Recent

Author Topic: Searching Unicode  (Read 3718 times)

rick2691

  • Sr. Member
  • ****
  • Posts: 375
Searching Unicode
« on: August 27, 2016, 07:32:03 pm »
I am using the following code to search unicode texts. Where this is not true of my Syriac font, the Hebrew font will search for consonants and ignore the vowels. A very nice feature.

My problem is that the code line < PageMemo.SetSelLengthFor(SearchBox.Lines.Text);> is highlighting the find by the length of the search parameters.

Unfortunately, what is found includes vowels. The search string is 3 consonants, and what is found has 5 characters because of the vowels.
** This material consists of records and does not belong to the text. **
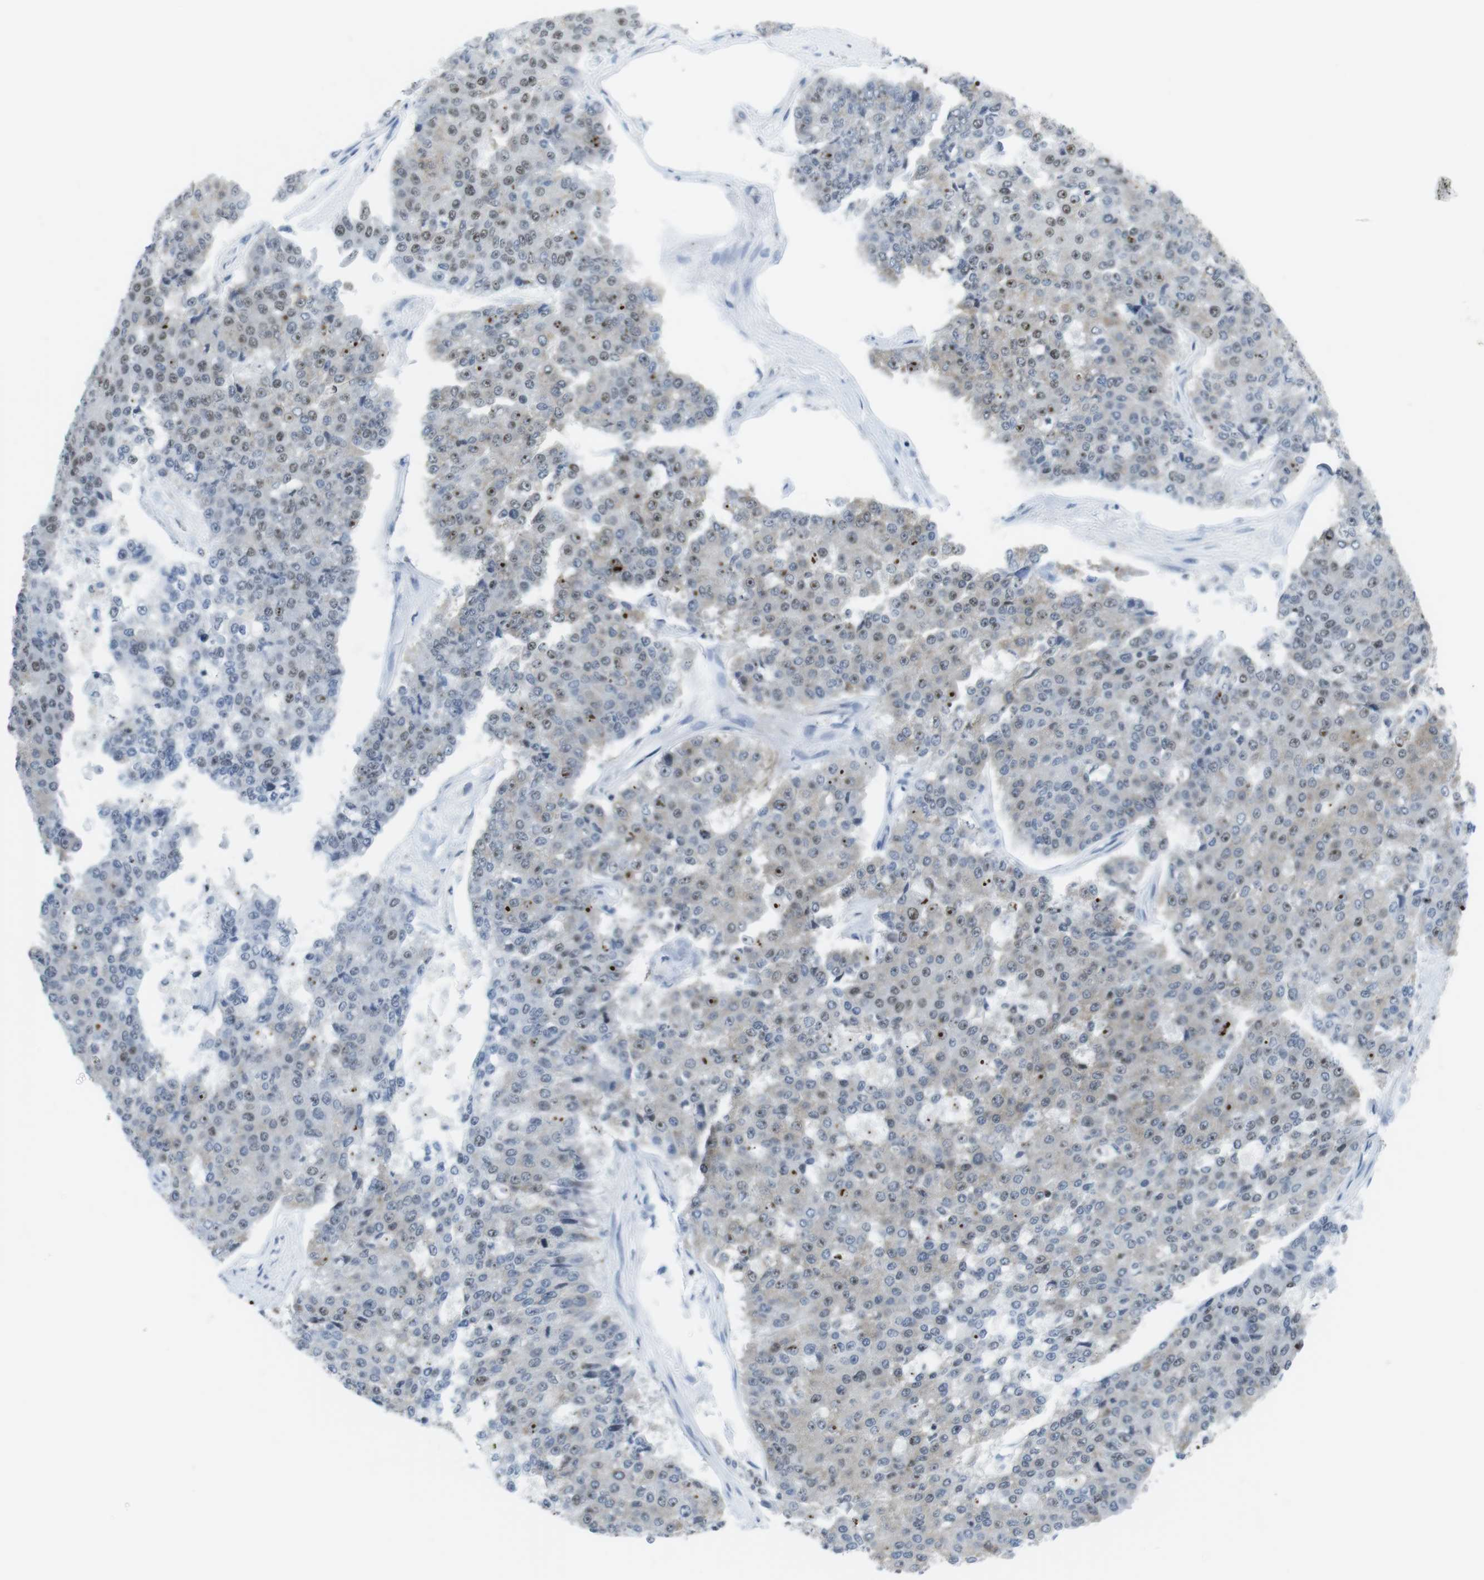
{"staining": {"intensity": "weak", "quantity": "25%-75%", "location": "nuclear"}, "tissue": "pancreatic cancer", "cell_type": "Tumor cells", "image_type": "cancer", "snomed": [{"axis": "morphology", "description": "Adenocarcinoma, NOS"}, {"axis": "topography", "description": "Pancreas"}], "caption": "Weak nuclear staining is appreciated in about 25%-75% of tumor cells in pancreatic adenocarcinoma.", "gene": "NIFK", "patient": {"sex": "male", "age": 50}}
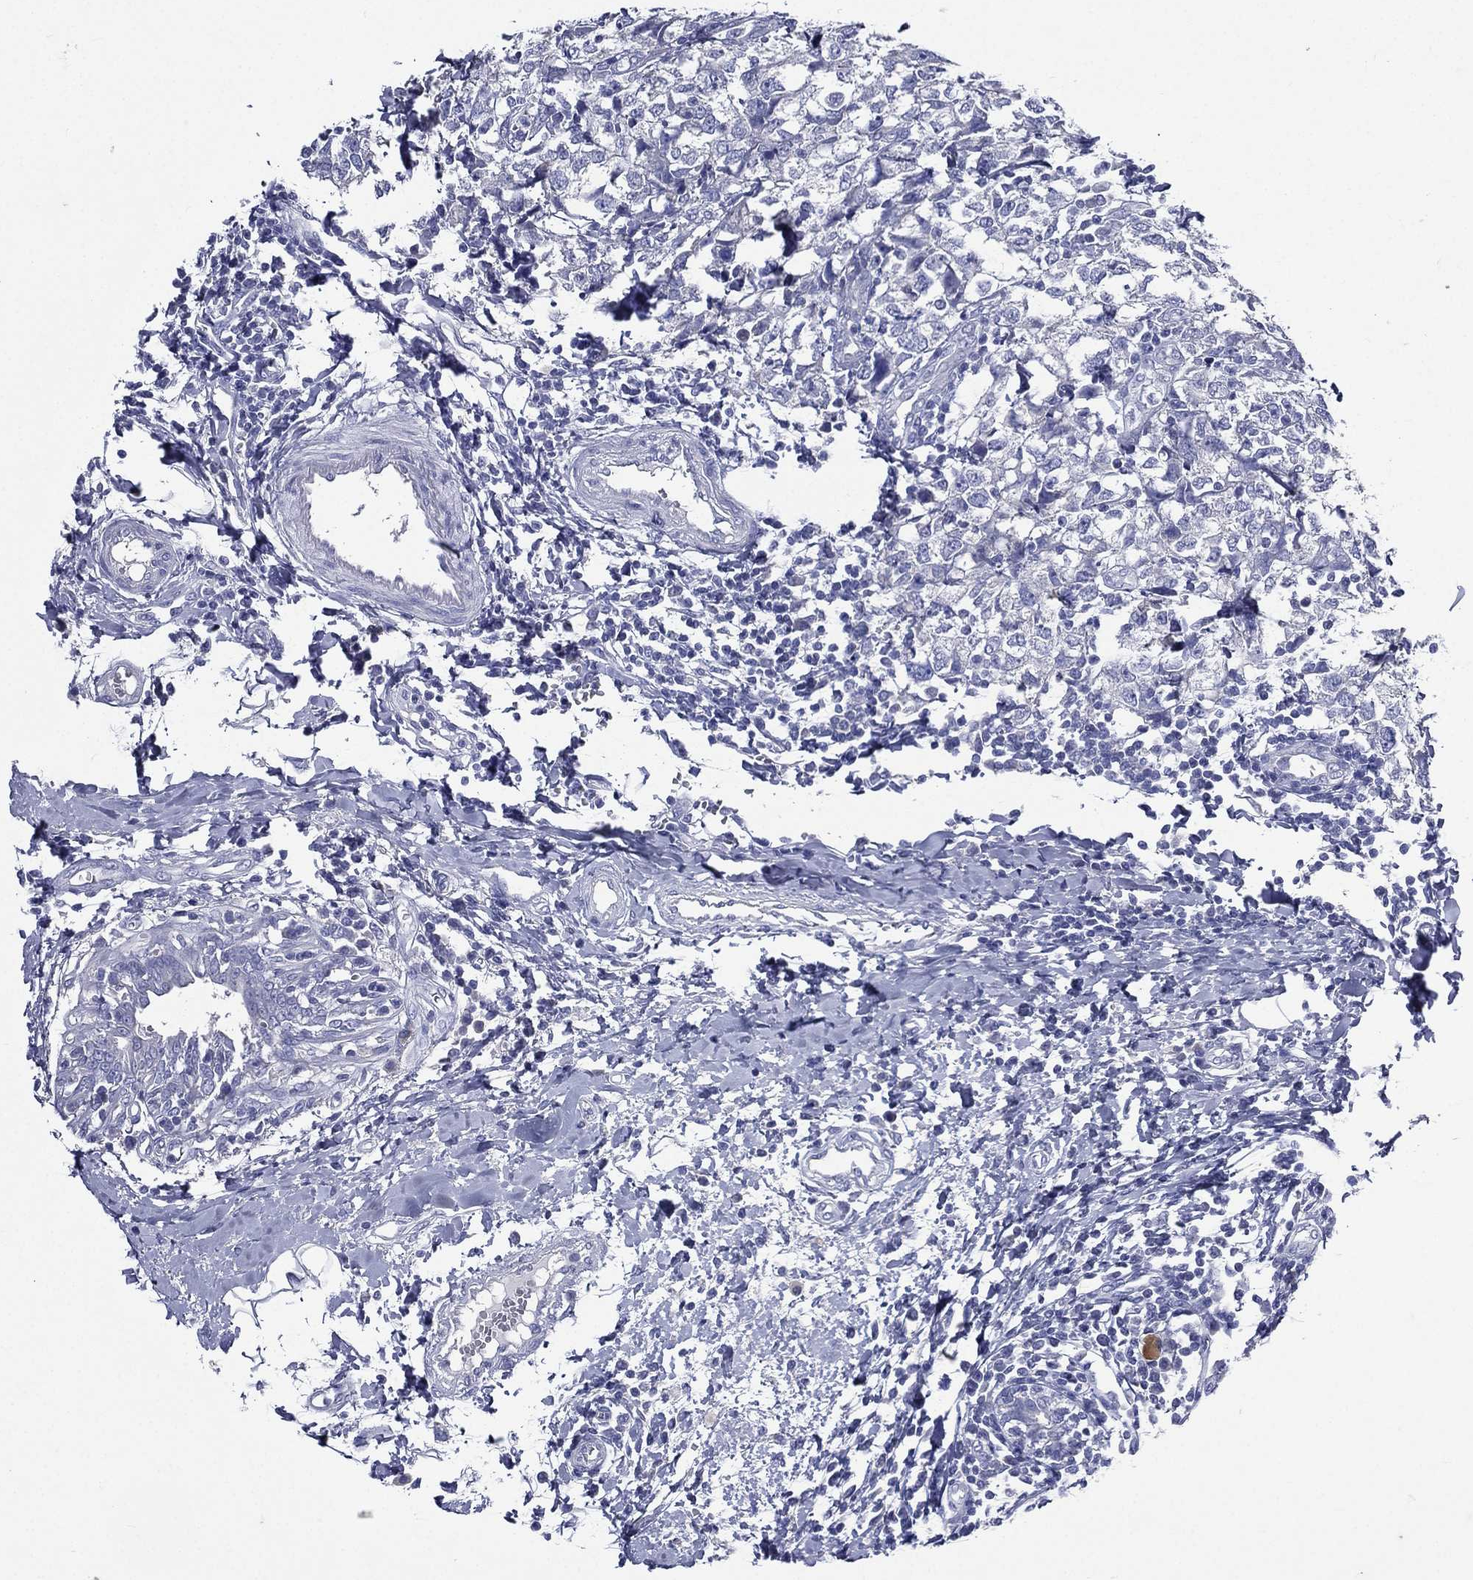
{"staining": {"intensity": "negative", "quantity": "none", "location": "none"}, "tissue": "breast cancer", "cell_type": "Tumor cells", "image_type": "cancer", "snomed": [{"axis": "morphology", "description": "Duct carcinoma"}, {"axis": "topography", "description": "Breast"}], "caption": "Protein analysis of infiltrating ductal carcinoma (breast) exhibits no significant positivity in tumor cells.", "gene": "TGM1", "patient": {"sex": "female", "age": 30}}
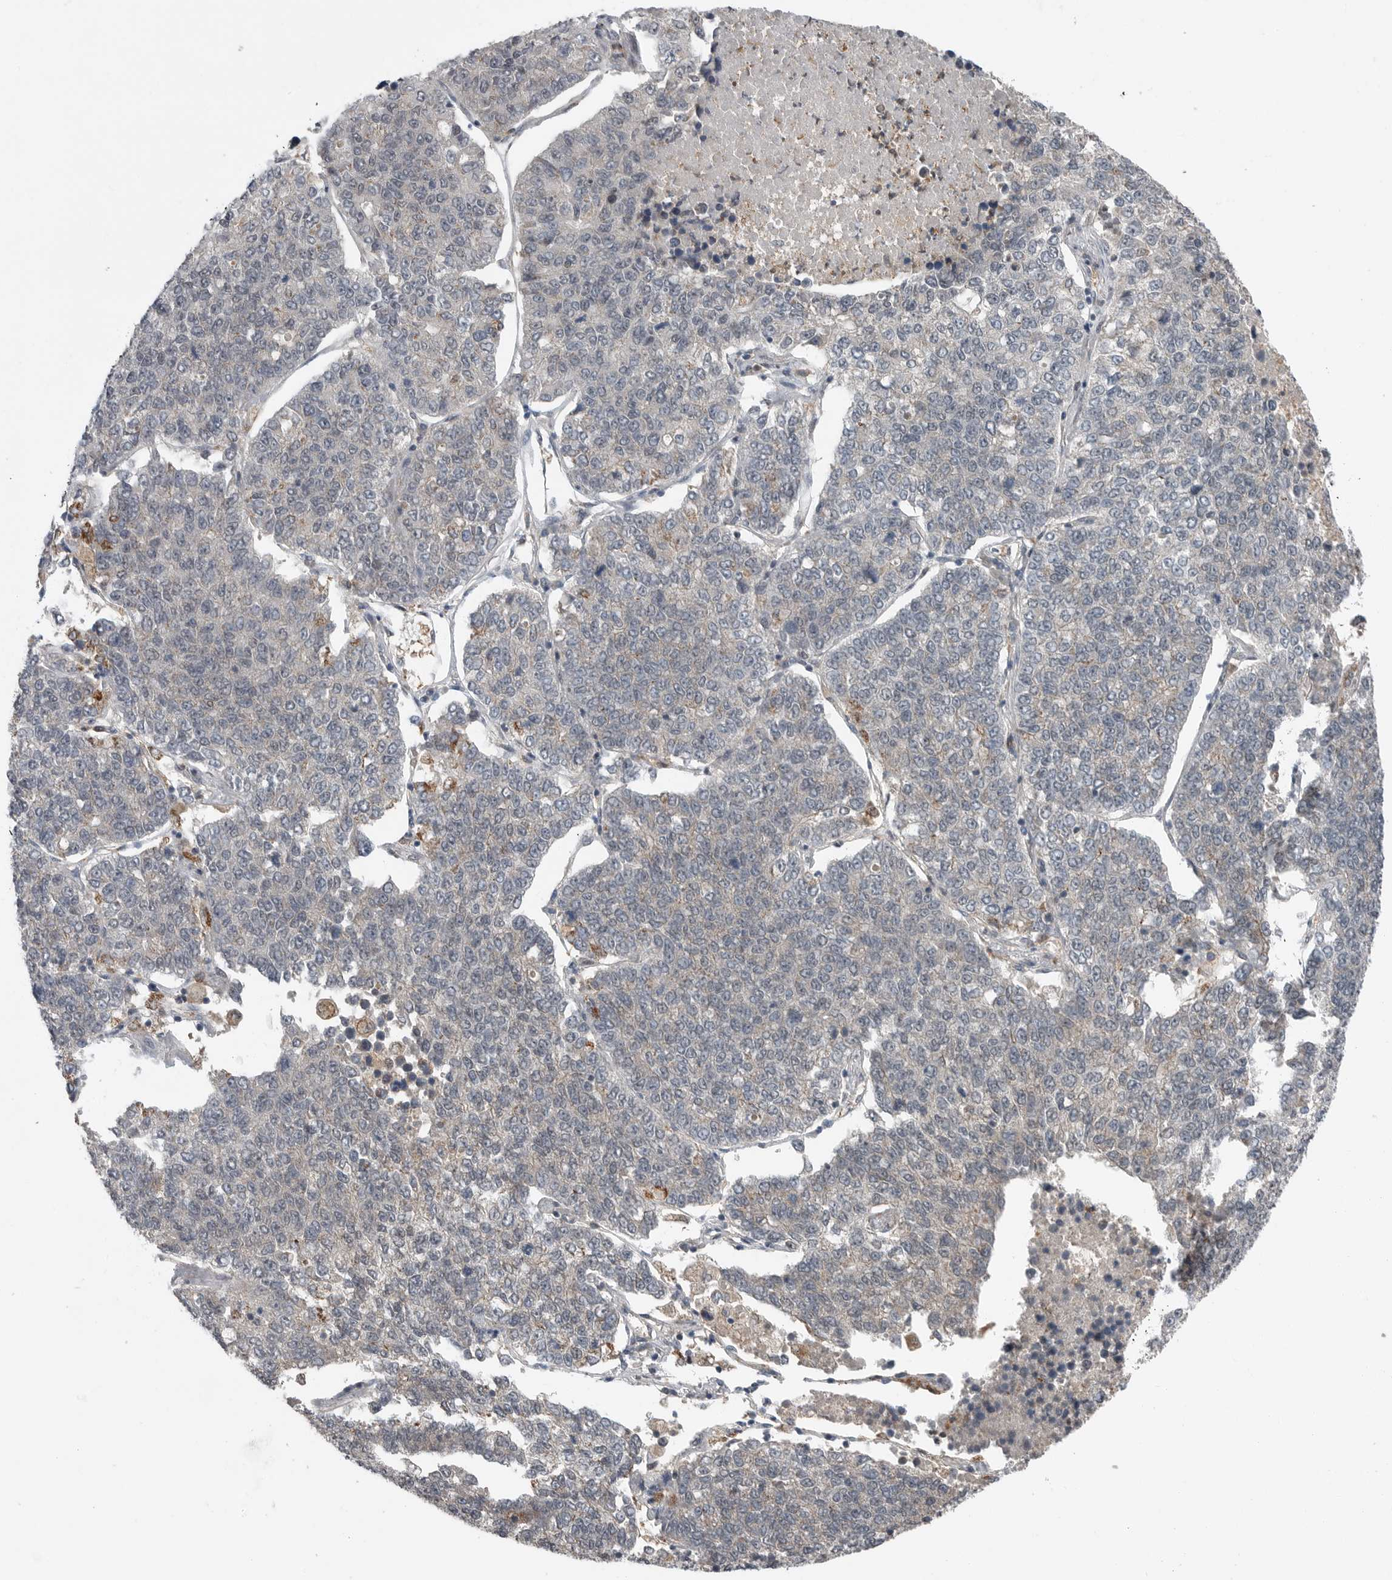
{"staining": {"intensity": "negative", "quantity": "none", "location": "none"}, "tissue": "lung cancer", "cell_type": "Tumor cells", "image_type": "cancer", "snomed": [{"axis": "morphology", "description": "Adenocarcinoma, NOS"}, {"axis": "topography", "description": "Lung"}], "caption": "Photomicrograph shows no protein expression in tumor cells of lung cancer tissue. (DAB IHC, high magnification).", "gene": "SCP2", "patient": {"sex": "male", "age": 49}}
Is there a way to get the length of the string that was found?

Code: Pascal  [Select]
  1. procedure TCmdForm.btnSearchRunClick(Sender: TObject);
  2. var
  3.   s : Integer;
  4.   l : Integer;
  5.   st: Integer;
  6.   opt: TSearchOptions;
  7.  
  8. begin
  9.   st:= PageMemo.SelStart;
  10.   l:= PageMemo.SelLength;
  11.   opt:= [];
  12.   if chkCaseSensitive.Checked then include(opt, RichMemo.soMatchCase); // setting the opt
  13.   if chkWholeWord.Checked then include(opt, RichMemo.soWholeWord);
  14.   if chkBackward.Checked then include(opt, RichMemo.soBackward);
  15.   // must do RichMemo.soMatchCase instead of soMatchCase
  16.   // due to soMatchCase conflict with TStringSearchOptions
  17.  
  18.   SearchPanel.Caption:= 'Searching...';
  19.   SearchPanel.repaint;
  20.   s:= PageMemo.Search(SearchBox.Lines.Text, PageMemo.SelStart, PageMemo.GetTextLen, opt);
  21.   if (s>=0) then
  22.      begin
  23.      if (st=s) and (l=UTF8Length(SearchBox.Lines.Text))
  24.          then s:= PageMemo.Search(SearchBox.Lines.Text, PageMemo.SelStart+1, PageMemo.GetTextLen, opt);
  25.      end;
  26.  
  27.   if (s>=0) then
  28.       begin
  29.       SearchPanel.Caption:= 'Search Found';
  30.       SearchPanel.repaint;
  31.       PageMemo.SelStart:= s;
  32.       PageMemo.SetSelLengthFor(SearchBox.Lines.Text);
  33.       end else begin
  34.                SearchPanel.Caption:= 'Search Failed';
  35.                SearchPanel.repaint;
  36.                //PageMemo.SelStart:= MaxInt; // moves cursor to end of PageMemo
  37.                PageMemo.SelLength:= 0;
  38.                SearchBox.SetFocus;
  39.                showmessage('None Found');
  40.                end;
  41.  
  42. end;  
  43.  

Rick
Windows 10, LAZ 1.6.4, FPC 3.0.2, SVN 54278, i386-win32-win32/win64, forms use windows unit

skalogryz

  • Global Moderator
  • Hero Member
  • *****
  • Posts: 2284
    • havefunsoft.com
Re: Searching Unicode
« Reply #1 on: August 29, 2016, 03:23:47 pm »
could you please make a sample of the text you're searching for and the text in you're searching within?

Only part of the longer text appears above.